• _Task statement_
Consider the data that follows and state how many lines contain the string "Casino", using the number alone.

• _Supplied records_
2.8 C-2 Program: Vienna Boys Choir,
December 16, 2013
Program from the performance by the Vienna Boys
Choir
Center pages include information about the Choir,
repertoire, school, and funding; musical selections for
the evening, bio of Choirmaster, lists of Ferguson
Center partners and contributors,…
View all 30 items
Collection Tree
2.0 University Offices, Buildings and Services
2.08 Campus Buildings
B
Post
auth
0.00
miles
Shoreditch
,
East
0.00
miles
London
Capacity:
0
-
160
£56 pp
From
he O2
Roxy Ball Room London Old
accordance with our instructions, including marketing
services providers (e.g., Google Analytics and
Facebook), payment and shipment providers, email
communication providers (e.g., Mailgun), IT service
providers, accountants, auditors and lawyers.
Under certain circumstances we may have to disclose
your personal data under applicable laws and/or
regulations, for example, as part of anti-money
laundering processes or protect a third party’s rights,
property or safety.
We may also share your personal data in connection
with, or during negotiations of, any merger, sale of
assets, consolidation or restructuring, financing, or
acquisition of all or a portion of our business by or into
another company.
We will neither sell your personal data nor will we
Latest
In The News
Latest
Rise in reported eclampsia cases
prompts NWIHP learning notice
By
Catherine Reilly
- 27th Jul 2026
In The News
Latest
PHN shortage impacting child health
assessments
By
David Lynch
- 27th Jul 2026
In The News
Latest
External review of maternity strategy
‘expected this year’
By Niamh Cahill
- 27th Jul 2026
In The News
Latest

* * *

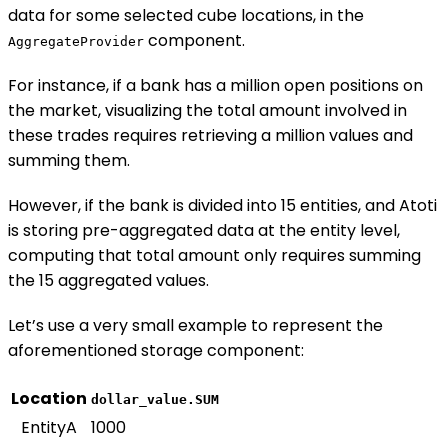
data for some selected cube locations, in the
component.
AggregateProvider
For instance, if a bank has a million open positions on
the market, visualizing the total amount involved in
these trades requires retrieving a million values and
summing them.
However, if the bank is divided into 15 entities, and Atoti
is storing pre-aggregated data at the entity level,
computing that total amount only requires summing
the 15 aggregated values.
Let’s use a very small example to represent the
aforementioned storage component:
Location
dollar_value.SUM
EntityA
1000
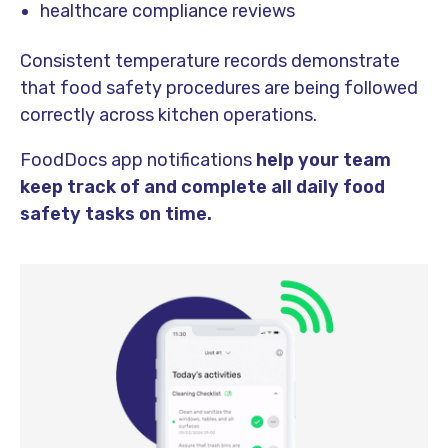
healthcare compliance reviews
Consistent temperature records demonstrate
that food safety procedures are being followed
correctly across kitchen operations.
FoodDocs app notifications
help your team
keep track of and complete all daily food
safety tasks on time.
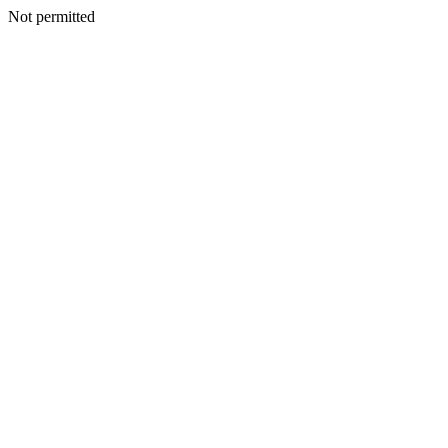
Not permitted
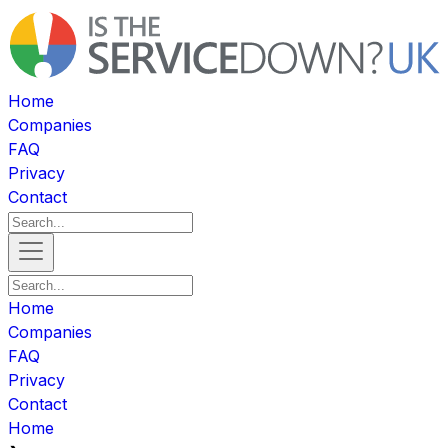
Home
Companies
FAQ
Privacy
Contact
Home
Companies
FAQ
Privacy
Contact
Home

* * *

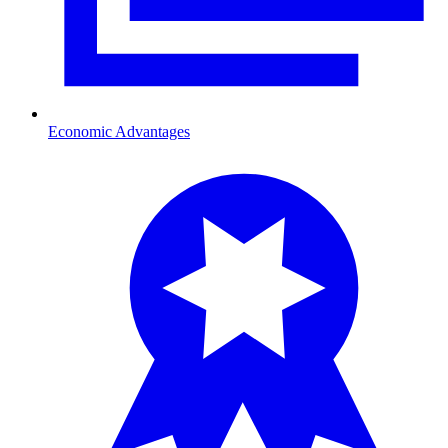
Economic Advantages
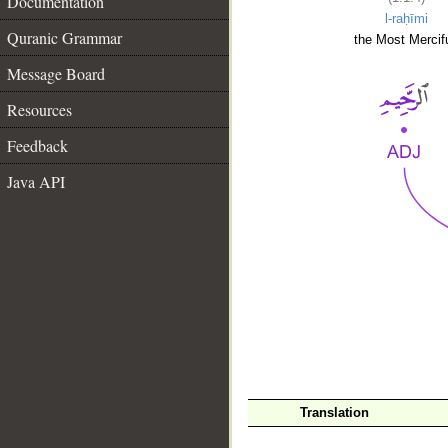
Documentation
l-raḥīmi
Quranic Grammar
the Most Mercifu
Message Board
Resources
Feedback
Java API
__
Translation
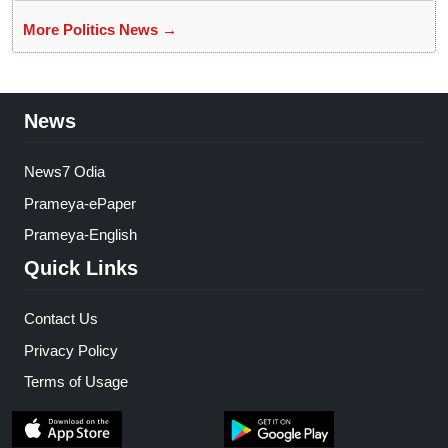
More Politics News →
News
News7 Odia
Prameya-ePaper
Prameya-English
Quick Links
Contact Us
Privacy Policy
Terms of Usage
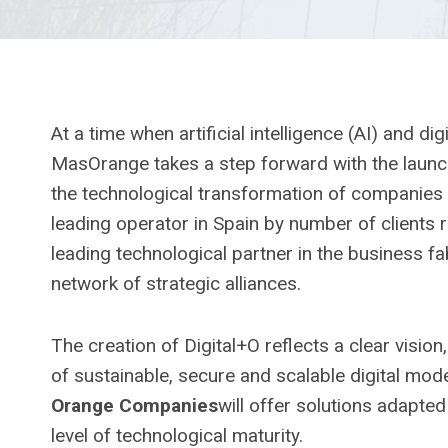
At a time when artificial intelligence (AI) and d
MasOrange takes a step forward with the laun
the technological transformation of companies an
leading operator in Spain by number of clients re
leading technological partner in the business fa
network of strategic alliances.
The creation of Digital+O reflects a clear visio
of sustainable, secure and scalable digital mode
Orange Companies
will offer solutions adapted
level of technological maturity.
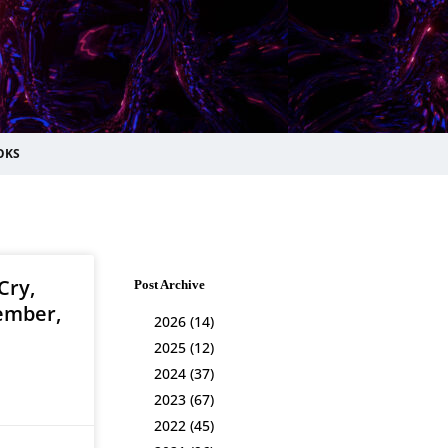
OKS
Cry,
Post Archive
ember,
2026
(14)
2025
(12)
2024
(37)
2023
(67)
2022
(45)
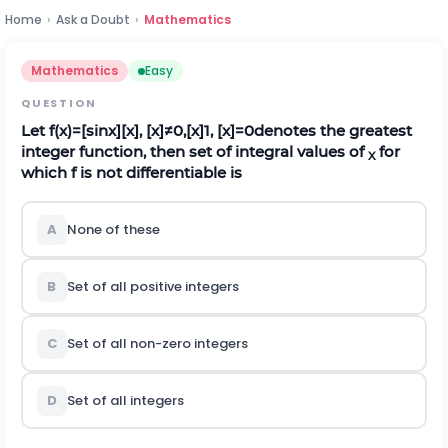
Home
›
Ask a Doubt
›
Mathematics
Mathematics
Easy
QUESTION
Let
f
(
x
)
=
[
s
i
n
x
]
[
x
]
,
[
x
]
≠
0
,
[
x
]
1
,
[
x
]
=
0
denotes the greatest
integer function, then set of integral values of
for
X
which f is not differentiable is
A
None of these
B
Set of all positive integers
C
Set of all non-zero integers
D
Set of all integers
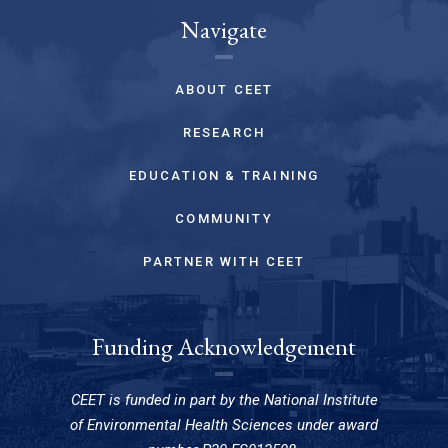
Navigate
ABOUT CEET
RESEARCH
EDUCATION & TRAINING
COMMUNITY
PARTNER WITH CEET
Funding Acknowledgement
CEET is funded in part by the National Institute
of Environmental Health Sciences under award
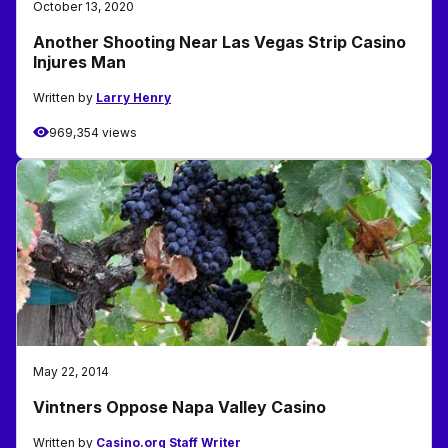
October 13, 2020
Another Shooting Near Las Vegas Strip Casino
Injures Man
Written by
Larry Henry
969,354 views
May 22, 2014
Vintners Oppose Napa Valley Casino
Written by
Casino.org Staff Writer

• _Exercise response_
3